E-Posta yazımında temel kurallar
Prof. Dr. Atalay, özellikle gençler için e-posta yazımına dair temel netiket kurallarına da dikkat çekerek, resmi yazışmalarda uygun hitapla başlanması, bahis kısmının doldurulması, bildirinin sade ve anlaşılır olması, ek gönderiliyorsa kesinlikle metin yazılması ve takma isimli e-posta adresleriyle iş başvurusu yapılmaması gerektiğini hatırlattı.
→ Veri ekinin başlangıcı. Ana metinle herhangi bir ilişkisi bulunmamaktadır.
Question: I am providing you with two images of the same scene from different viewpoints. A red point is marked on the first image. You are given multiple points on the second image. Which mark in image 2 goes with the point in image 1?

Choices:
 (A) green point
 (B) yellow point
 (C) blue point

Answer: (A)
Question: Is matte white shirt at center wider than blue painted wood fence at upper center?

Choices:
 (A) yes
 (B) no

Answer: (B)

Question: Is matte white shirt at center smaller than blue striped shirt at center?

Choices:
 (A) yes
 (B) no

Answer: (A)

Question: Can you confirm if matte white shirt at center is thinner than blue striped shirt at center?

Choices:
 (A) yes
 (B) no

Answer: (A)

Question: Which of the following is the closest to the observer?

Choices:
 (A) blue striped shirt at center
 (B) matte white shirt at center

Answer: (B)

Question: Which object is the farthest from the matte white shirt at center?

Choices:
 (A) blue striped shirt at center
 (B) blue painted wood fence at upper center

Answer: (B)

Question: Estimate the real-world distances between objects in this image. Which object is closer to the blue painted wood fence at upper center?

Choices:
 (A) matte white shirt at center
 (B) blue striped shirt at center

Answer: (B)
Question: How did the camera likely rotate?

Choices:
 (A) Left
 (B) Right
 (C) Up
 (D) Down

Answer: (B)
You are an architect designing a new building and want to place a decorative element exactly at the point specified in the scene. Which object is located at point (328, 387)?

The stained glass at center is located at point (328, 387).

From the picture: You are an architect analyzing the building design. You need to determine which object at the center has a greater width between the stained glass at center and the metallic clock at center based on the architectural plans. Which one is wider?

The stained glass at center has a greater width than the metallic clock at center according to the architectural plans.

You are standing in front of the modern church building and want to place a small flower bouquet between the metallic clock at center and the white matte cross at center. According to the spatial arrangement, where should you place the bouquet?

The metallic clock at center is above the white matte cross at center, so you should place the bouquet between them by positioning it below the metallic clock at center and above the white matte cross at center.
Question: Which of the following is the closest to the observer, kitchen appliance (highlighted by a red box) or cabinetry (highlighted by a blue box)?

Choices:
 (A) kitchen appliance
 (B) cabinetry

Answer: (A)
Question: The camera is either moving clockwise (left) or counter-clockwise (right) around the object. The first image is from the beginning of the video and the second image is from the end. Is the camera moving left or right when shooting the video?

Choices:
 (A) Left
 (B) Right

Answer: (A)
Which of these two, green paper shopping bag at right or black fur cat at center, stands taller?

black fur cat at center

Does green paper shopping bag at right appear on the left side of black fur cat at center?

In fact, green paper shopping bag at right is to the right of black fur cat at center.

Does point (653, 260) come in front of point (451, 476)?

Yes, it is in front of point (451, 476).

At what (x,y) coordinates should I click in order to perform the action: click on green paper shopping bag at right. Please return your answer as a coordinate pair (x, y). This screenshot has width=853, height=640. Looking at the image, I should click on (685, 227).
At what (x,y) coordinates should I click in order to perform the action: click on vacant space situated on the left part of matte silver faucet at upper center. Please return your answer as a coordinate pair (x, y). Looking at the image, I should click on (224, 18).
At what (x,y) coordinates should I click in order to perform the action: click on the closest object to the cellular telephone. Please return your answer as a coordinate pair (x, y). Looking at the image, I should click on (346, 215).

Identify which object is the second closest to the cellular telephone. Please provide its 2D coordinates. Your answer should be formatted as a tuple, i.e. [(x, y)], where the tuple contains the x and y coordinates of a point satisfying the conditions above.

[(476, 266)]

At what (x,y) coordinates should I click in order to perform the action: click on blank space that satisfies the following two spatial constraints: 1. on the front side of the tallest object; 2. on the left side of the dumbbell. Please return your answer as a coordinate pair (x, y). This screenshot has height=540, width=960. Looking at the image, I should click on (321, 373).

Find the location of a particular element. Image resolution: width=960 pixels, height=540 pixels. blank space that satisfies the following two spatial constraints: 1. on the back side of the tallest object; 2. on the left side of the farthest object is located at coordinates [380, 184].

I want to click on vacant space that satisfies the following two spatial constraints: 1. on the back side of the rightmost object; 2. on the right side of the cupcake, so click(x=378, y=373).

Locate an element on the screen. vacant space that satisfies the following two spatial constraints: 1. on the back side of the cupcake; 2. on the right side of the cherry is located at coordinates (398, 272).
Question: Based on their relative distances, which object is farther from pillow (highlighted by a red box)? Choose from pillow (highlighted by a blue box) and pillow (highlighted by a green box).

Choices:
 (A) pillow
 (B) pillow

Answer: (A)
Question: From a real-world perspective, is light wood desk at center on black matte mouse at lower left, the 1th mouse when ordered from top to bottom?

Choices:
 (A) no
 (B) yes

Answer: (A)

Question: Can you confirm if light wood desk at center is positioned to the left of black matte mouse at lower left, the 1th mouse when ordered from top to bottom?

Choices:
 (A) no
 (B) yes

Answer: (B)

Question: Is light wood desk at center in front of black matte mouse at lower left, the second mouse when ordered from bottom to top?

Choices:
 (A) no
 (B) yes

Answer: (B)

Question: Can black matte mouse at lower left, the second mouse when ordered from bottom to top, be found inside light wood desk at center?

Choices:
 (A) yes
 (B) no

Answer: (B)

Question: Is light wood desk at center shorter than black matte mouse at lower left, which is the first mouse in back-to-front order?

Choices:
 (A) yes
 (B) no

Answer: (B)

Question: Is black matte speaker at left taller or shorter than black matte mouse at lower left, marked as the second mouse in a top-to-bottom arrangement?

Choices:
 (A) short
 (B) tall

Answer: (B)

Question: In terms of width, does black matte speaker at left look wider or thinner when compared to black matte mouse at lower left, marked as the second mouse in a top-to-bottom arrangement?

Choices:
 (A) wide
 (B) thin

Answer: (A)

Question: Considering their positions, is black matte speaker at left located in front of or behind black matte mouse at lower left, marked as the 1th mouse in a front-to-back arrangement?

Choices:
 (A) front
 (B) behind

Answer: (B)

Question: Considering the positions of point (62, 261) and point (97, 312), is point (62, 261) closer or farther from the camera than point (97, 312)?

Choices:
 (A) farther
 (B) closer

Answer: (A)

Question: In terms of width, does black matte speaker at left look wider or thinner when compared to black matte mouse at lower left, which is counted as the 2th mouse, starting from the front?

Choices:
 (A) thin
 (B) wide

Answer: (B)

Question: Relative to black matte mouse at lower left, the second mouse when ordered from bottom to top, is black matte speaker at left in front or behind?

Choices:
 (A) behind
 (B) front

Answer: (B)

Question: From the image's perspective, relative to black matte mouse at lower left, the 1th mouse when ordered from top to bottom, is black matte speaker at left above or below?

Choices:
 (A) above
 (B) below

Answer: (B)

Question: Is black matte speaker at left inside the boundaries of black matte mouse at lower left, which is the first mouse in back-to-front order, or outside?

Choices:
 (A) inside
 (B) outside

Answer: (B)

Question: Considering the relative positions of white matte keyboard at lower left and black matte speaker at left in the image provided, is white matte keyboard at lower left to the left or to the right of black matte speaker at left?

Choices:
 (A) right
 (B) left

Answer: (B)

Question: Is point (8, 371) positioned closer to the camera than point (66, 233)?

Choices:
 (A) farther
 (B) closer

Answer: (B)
Sosyal medyada paylaşılan fotoğrafların bağlamından kopuk halde değerlendirilebileceğini belirten Prof. Dr. Atalay, mahrem bilgilerin, rahatsız edici imgelerin ve diğerlerinin sıkıntı anlarını yansıtan fotoğrafların paylaşılmaması gerektiğini söyledi.
Prof. Dr. Atalay, dijital dünyada geçerli temel kuralı “Yüz yüze söyleyemediğimiz hiçbir şeyi, dijital ortamda da söylememeliyiz.” diye tanımladı.
Google hiçbir şeyi unutmuyor
Prof. Dr. Gül Esra Atalay, internet ve toplumsal medya paylaşımlarının bireyin kimliğinin bir modülü haline geldiğine dikkat çekerek, “Google’ın hiçbir şeyi unutmadığını aklımızda tutmalıyız. Sözcüklerimiz kimliğimizi oluşturuyor ve kullandığımız her tabir direkt bizimle ilişkilendiriliyor” dedi.
Gerçek hayatta olduğu üzere dijital ortamda da kibar olmanın temel bir unsur olması gerektiğini belirten Prof. Dr. Atalay, yüksek sesle ya da birinin yüzüne karşı söylenemeyecek kelamların WhatsApp ya da toplumsal medya üzerinden de paylaşılmaması gerektiğini tabir etti.
Dijital lisan, lisan maharetlerini zayıflatıyor
Sosyal medya ile birlikte lisan kullanımında önemli bir değişim yaşandığını lisana getiren Prof. Dr. Atalay, kelime haznesinin giderek daraldığını ve yazım kurallarının ihmal edildiğini söyledi. Türkçenin yanlışsız kullanımına itina gösterilmesi gerektiğini vurgulayan Prof. Dr. Atalay, imla yanlışlarından kaçınılmasını, çok kısaltma kullanımının sonlandırılmasını ve gençler ortasında yaygınlaşan yabancı yüklü dijital jargonun lisan hünerlerini zayıflatabileceğini kelamlarına ekledi.